There are many reasons to be alarmed by the 12 percent overall family poverty rate in the United States. But one particularly poignant repercussion of growing up poor is the toll it can have on a child’s brain development.
Using magnetic resonance imaging (MRI), researchers at Washington University School of Medicine in St. Louis revealed that children growing up in a family that is below the poverty line and raised by parents who were sub par in nurturing had significantly less gray and white matter in their brain. This anatomical change can negatively impact intelligence and communication between brain regions. These children were also found to have smaller amygdalas, an almond-shaped brain structure involved with fear and emotions, as well as a reduced hippocampus, which underlies learning and memory. But despite this sad trend the study provided a silver lining by discovering that a more nurturing family setting can lessen these damaging brain changes, which often manifest as depression, reduced learning aptitude and inability to cope with stress.
Interestingly, principal investigator, Joan Luby, and colleagues reported in JAMA Pediatrics the extent that parents nurture their kids had a greater impact on the volume of a child’s hippocampus than a lack of money. “[E]xposure to poverty is one of the most powerful predictors of poor developmental outcomes for children,” Luby explained in a press release. “What’s new is that our research shows the effects of poverty on the developing brain, particularly in the hippocampus, are strongly influenced by parenting and life stresses that the children experience.”
Researchers assessed various aspects of how parents interacted with their child. For example, parents living below the federal poverty level exhibited more stress and a greater inability to nurture their kid in a situation where a child was given a gift-wrapped package they weren’t allowed to open while the parent filled out paperwork — perhaps a classic waiting room scenario.
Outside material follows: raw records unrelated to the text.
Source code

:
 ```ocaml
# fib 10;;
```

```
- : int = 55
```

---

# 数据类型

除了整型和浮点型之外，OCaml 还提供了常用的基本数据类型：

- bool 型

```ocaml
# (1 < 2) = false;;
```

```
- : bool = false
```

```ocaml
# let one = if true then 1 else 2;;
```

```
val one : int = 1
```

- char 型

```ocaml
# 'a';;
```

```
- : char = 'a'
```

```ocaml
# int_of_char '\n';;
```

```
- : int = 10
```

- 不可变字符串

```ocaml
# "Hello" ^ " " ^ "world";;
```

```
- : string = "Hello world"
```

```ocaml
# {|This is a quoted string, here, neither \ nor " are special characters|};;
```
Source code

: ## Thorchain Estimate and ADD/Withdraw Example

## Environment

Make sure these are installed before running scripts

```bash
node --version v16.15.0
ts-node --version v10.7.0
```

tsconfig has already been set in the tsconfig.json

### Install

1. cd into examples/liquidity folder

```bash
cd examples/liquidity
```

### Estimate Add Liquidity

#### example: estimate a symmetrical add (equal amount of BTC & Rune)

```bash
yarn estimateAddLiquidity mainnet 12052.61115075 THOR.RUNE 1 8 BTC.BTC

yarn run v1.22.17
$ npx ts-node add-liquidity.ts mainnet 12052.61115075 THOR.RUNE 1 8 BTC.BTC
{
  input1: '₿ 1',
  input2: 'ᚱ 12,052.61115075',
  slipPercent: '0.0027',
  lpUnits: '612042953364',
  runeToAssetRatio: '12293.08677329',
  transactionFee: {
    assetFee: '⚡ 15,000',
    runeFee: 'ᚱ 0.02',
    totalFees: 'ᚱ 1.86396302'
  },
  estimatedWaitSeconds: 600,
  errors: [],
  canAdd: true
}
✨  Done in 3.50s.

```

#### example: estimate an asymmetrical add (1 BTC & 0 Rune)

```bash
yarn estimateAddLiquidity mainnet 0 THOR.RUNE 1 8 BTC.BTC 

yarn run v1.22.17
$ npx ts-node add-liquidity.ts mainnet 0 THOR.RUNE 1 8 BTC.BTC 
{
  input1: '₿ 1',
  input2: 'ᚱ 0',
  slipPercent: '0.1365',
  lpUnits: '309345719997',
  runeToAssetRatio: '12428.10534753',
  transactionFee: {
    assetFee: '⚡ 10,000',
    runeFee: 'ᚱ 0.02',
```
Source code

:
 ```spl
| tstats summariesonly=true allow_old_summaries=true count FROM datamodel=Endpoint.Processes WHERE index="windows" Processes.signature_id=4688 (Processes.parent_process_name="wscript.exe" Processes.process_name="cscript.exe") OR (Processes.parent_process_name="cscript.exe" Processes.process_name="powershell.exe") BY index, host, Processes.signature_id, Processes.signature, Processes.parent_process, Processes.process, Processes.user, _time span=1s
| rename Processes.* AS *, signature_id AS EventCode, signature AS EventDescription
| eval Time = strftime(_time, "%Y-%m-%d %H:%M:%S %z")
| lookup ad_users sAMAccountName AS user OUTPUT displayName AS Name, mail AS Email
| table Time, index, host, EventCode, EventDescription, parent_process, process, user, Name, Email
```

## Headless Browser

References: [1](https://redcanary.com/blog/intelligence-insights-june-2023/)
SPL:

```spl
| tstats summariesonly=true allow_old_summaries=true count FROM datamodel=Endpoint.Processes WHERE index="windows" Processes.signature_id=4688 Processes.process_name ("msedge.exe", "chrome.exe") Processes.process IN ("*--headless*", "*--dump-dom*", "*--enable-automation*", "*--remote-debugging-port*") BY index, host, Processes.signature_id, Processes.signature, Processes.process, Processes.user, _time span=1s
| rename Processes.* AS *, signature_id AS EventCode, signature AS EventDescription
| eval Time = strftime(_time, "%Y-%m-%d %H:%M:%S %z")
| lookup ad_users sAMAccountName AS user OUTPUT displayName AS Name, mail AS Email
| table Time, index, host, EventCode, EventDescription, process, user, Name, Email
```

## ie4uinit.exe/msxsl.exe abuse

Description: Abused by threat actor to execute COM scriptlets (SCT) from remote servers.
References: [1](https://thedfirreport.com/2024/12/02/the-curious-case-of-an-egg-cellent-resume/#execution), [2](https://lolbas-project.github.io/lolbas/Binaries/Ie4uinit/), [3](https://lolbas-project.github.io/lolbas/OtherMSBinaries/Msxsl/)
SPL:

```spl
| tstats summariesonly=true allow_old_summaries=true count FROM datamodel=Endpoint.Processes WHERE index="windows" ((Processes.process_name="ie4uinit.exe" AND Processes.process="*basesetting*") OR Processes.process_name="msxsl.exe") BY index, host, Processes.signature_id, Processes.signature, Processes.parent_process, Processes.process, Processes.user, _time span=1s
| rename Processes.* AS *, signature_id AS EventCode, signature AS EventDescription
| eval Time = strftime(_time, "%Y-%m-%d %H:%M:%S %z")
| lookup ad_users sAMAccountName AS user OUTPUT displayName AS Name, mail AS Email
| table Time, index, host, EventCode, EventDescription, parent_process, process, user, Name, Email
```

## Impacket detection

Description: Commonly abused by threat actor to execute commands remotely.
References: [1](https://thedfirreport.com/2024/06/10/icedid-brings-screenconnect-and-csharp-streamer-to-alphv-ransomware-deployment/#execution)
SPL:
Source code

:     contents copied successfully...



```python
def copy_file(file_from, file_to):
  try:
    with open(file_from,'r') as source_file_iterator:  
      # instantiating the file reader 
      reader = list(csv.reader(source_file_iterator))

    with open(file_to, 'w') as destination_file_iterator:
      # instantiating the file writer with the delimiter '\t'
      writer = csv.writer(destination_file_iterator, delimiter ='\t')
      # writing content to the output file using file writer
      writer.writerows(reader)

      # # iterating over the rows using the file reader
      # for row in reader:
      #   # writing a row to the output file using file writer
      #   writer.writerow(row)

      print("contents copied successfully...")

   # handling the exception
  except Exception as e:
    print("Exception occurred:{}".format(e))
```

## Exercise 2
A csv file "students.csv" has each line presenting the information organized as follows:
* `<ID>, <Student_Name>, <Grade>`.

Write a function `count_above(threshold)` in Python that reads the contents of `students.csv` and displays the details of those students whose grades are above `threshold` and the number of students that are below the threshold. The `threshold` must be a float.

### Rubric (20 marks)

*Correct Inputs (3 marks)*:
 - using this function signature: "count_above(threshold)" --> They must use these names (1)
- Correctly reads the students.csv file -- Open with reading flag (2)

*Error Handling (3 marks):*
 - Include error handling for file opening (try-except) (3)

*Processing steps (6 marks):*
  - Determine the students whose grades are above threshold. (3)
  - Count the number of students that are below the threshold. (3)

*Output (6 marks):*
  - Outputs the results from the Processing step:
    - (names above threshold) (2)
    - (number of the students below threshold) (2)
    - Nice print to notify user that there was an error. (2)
This highlights how socioeconomic status can affect how adults handle things like stress, and, as a result, how their children develop different because of it.
“Parents can be less emotionally responsive for a whole host of reasons,” Luby said. “They may work two jobs or regularly find themselves trying to scrounge together money or food…They may be facing many stresses, and some don’t have the capacity to invest in supportive parenting as much as parents who don’t have to live in the midst of those adverse circumstances.” Other sources of stress that poor children often endure include living in neighborhoods that are more violent and have more vehicular traffic. They also tend to move residences twice as often and face eviction five times as often, according to Hofstra University’s teacher of applied ethics, Arthur Dobrin.
But then there's that silver lining. Because not only does this study show that the impact of poverty on a child’s brain development is not inevitable, it also shows that a nurturing home environment can have a tremendous positive impact. Luby argues that parents need to be empowered to provide this type of home, and he underlined the importance of in investing in public health prevention programs that concentrate on parental nurturing skills and how they coincide particularly sensitive stages of development.
Other experts agree. "Advances in both neuroscience and genetics have increasingly shed light on how early experience 'gets under the skin'," Charles Nelson of the Harvard Center on the Developing Child in Boston, Massachusetts, commented in an editorial that accompanied the study. "[E]arly experience weaves its way into the neural and biological infrastructure of the child in such a way as to impact developmental trajectories and outcomes.